8. Ezekiel’s Passion: Bluette Men Series Book Two by Bailey West

Bailey West

This book can be read as a standalone, however, if you want to read the first book in the series start here. I read “Blue’s Beauty,” which is book one in the series and absolutely loved it!

“I’m not looking for a main chick, side chick, wife or baby momma. I’m not even looking for a friend. I’m an eternal bachelor.” Ezekiel lived by those words until one simple word changed his life… “up.”

Zora had experienced hurt and disappointment. She was not looking to alter her life to be in a relationship. She was determined that a man would not change her mind but maybe a boy would…

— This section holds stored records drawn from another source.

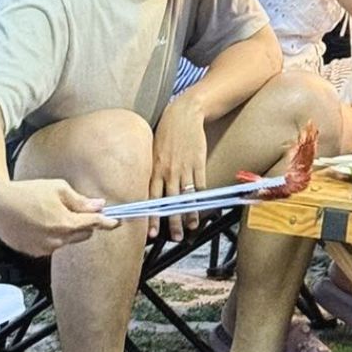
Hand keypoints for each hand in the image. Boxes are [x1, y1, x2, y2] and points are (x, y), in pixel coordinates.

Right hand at [0, 179, 118, 256]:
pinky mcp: (32, 252)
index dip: (108, 222)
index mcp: (65, 224)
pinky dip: (53, 235)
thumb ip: (81, 200)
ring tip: (52, 213)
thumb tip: (99, 205)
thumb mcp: (58, 188)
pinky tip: (41, 222)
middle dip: (86, 224)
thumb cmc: (26, 192)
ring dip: (68, 230)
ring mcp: (43, 248)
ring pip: (67, 240)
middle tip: (80, 210)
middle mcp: (55, 240)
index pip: (94, 224)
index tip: (117, 222)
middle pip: (83, 235)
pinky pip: (51, 245)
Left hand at [149, 97, 207, 240]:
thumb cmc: (166, 132)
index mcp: (154, 169)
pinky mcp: (198, 163)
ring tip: (190, 228)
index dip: (152, 216)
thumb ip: (151, 169)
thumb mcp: (153, 150)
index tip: (152, 233)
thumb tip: (148, 188)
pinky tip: (202, 209)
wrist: (184, 114)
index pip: (152, 199)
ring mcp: (184, 168)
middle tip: (174, 237)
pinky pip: (199, 185)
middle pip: (169, 202)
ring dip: (188, 214)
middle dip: (172, 221)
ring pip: (185, 197)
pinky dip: (201, 199)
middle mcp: (168, 171)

9. The Fire This Time: A New Generation Speaks about Race by Jesmyn Ward

The Fire This Time: A New Generation Speaks about Race

I have had this book in my kindle for a couple of months and every time I decide I am going to read it something comes up. But this summer I am going to tackle this book, I love hearing different viewpoints on race and racism.

In a collection of essays and poems, Jesmyn Ward takes on race and racisms and brings on original thinkers and writers to speak on contemporary racism and race, including Carol Anderson, Jericho Brown, Edwidge Danticat, Kevin Young, Claudia Rankine, and Honoree Jeffers.

10. I love My Love by Reyna Biddy

Reyna Biddy

I love poetry and Reyna Biddy has a way with words that will make you absolutely fall in love with her.

The debut collection from 22-year-old poet Reyna Biddy, I Love My Love tells the story of Reyna’s childhood, her parents’ toxic relationship, and how, against all odds, she learned to love herself.